The blog you’re about to read deals with something I know very little about. "Plus ca change, plus c'est la meme chose", mutter regular readers. On this occasion I have an excuse for ignorance though, as my chosen topic is the Irish Football Association’s planned invitational league. You see, the IFA itself has yet to actually decide the format next season’s senior domestic league will assume, despite the fact that it will kick off in less than four months time.
This would be rather astonishing in any other UEFA jurisdiction, but in Northern Ireland it has barely raised an eyebrow, because frankly we are accustomed to bungling and confusion from our governing body. They have announced a broad intention that there should be 12 teams in the new league and that those teams will be selected from a group of 14 which have been granted ‘domestic licences’ by the IFA. Otherwise the details are sketchy and have not yet been finalised.
A clue as to the league’s composition came on 23 April when the fourteen licences were granted, in typical IFA fashion after the initial stadium criteria needed to secure them had been dropped. Three current Irish Premier League teams failed to gain a licence – these teams were Larne, Limavady and Armagh. Alongside Institute these three teams finished outside the top 12 this season, although the IFA maintain that the criteria for granting a licence are financial, coaching and stadium based (although this requirement was waived this year), and not determined by achievement on the field or geographical location. The top 12 IPL teams gained licences, as did Institute and First Division Bangor.
It has not yet been determined whether the final twelve teams will be invited by reference to their final positions in this season’s league table (which would be a relatively simple and logical solution) or whether different criteria will be applied to differentiate between them. Donegal Celtic reached the Premier League in 2005-2006 after Omagh Town went out of business and were heralded in some quarters as successors to the famous old club Belfast Celtic, which dissolved in 1949. The erroneous idea that Celtic are ‘good for the Irish League’ seemed to secure them a licence despite their lack of infrastructure. A similar misapprehension exists that the league ‘needs’ a team from Northern Ireland’s second city. It will be interesting to see whether Institute are crow-barred into the league in order to satisfy the idea that the league must have a team from Derry.
To add to the confusion, a team which the league does actually ‘need’ have put their inclusion in doubt by submitting a late application to be part of the new league. In the recent past, Portadown have a record on the pitch only eclipsed by Belfast’s Big Two of Glentoran and Linfield. In relative terms they have a large support and in addition are currently extensively refurbishing their ground. Now it seems that participation in senior football next year is by no means assured. Portadown are citing traffic delays as the reason for late submission and a decision is likely to be made today.

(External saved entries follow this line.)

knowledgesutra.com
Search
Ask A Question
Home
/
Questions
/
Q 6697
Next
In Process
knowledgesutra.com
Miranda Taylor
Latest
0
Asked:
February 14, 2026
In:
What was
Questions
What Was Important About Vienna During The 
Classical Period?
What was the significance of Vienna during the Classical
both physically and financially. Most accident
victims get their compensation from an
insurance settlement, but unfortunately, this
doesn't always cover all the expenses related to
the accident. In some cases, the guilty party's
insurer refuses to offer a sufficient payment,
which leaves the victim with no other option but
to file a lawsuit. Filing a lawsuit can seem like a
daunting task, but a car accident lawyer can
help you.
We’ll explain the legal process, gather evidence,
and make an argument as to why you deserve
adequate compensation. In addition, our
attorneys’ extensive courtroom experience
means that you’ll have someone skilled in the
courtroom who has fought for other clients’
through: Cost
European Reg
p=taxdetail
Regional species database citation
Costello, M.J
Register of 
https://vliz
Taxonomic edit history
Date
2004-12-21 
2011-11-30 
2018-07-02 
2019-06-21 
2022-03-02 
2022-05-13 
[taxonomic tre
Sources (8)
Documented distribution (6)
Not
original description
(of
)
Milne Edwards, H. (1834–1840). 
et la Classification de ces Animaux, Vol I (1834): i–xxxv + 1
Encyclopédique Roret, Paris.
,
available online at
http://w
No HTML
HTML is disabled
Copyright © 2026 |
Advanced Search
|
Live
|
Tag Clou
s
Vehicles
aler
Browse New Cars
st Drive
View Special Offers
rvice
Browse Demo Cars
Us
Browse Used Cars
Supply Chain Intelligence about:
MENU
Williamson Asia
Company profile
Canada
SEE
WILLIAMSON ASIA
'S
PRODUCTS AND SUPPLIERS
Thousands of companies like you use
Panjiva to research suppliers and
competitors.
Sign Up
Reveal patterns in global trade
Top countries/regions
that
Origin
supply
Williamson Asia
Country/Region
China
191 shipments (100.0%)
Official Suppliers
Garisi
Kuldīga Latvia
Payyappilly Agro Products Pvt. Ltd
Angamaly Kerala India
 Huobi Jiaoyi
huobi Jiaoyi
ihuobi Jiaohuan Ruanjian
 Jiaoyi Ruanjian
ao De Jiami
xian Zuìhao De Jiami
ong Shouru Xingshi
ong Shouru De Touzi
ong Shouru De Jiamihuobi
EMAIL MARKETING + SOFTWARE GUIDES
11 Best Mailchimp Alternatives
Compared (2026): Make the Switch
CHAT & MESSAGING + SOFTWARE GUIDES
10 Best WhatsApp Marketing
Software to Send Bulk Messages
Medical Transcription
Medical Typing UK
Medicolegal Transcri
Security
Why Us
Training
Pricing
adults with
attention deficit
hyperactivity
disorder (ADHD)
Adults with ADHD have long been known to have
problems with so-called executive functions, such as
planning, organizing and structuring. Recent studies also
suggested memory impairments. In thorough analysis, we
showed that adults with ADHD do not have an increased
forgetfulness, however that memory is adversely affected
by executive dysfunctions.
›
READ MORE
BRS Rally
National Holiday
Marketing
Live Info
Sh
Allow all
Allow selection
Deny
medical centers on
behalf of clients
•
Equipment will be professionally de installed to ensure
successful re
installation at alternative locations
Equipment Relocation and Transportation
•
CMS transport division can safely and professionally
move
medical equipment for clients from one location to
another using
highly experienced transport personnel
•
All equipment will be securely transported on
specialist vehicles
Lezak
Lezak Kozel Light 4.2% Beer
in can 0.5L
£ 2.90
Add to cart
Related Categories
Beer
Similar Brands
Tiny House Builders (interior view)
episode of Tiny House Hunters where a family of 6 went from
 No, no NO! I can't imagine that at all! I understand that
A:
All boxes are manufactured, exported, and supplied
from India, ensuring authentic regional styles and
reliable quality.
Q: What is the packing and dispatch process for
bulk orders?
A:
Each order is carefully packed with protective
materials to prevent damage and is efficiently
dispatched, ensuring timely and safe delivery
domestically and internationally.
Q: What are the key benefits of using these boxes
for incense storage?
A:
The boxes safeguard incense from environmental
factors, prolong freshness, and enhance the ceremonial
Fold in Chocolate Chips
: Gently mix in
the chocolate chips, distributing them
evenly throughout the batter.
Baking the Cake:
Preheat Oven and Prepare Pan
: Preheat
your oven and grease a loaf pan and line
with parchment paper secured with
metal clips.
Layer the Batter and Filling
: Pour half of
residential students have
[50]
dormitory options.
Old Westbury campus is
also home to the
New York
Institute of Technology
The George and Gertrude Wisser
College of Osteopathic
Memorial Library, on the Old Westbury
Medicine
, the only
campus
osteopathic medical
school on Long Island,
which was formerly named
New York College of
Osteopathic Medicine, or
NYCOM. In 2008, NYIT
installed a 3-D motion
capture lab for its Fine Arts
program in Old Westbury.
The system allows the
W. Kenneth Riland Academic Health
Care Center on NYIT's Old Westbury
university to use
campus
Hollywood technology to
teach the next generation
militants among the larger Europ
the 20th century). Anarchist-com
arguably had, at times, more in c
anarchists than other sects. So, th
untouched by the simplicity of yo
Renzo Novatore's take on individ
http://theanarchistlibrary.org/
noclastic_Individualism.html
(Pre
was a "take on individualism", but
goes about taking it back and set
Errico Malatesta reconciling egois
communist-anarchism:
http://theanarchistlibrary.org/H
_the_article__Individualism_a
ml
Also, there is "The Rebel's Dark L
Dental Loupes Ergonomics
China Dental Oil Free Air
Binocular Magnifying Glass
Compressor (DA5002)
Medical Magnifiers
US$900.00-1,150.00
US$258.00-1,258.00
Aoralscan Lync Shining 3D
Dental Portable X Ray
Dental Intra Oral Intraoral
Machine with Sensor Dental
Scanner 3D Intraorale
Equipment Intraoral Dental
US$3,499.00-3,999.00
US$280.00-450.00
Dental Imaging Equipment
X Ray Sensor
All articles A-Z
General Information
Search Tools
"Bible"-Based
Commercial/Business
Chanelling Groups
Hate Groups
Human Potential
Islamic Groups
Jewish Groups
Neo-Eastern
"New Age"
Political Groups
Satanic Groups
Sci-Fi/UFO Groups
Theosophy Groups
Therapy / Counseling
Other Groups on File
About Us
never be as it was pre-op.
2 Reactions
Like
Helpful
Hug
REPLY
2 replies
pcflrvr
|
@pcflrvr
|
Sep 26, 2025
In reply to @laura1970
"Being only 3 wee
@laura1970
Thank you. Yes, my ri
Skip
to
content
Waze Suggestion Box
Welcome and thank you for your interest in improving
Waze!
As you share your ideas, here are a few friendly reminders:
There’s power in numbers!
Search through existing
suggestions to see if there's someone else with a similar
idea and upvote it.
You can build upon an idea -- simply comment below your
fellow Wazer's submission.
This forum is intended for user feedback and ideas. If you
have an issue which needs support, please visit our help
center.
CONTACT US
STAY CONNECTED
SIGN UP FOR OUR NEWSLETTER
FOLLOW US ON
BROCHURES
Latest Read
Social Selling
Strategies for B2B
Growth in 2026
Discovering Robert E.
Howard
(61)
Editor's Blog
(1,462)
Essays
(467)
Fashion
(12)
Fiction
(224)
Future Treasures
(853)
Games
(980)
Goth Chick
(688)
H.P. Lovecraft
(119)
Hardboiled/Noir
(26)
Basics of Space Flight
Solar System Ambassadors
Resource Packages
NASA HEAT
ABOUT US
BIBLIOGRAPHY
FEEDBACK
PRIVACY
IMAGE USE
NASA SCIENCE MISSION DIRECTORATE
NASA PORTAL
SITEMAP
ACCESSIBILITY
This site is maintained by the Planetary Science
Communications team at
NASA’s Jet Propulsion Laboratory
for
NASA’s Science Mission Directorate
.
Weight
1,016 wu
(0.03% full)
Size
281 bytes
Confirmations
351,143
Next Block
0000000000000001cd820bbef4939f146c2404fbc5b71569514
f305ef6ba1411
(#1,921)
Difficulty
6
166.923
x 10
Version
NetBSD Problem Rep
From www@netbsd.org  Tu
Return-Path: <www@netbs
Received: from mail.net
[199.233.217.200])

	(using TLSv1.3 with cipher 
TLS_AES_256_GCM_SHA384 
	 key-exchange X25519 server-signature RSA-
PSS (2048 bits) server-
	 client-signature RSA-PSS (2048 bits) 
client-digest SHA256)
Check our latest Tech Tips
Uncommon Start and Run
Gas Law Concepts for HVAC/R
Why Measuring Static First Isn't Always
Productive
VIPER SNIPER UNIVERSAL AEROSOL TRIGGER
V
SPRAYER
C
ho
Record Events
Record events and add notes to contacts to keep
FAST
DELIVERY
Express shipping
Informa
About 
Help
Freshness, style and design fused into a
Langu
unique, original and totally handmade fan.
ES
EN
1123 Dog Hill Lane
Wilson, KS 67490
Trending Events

Other uncertainties hang over the new set up. It remains undecided whether automatic promotion and relegation will operate from the revamped second tier. This may well be dependent on the successful club(s) holding a licence. Will these licences be achievable? Will ground criteria be applied despite the IFA’s history of waiving such criteria? There are UEFA edicts demanding promotion and relegation as part of a league set-up if that league is to proffer qualification to European competition. How will the new league be formatted? It is suggested that 22 games would be too little if teams were to compete only home and away. Likewise, with Setanta commitments, 44 games would more than likely be too many. Splitting the league into two for the concluding months of the season has been suggested, but this system is unwieldy and yields a great many matches of little significance.
Already the invitational league has diminished local football by contriving to deny Larne a licence whilst DC and Institute have gained theirs. I don’t trust the IFA to implement their plans in a logical fashion or to instigate a system which is beneficial to all the league's clubs. Jack Grundie, a Linfield Trustee, has predictably been appointed chairman of the league and whatever format the IFA choose will doubtless follow the template his club favour.
Update: It looks like Portadown will not be in the new league after all. It will kick off without one of Northern Ireland's leading clubs. The Ports will appeal the decision.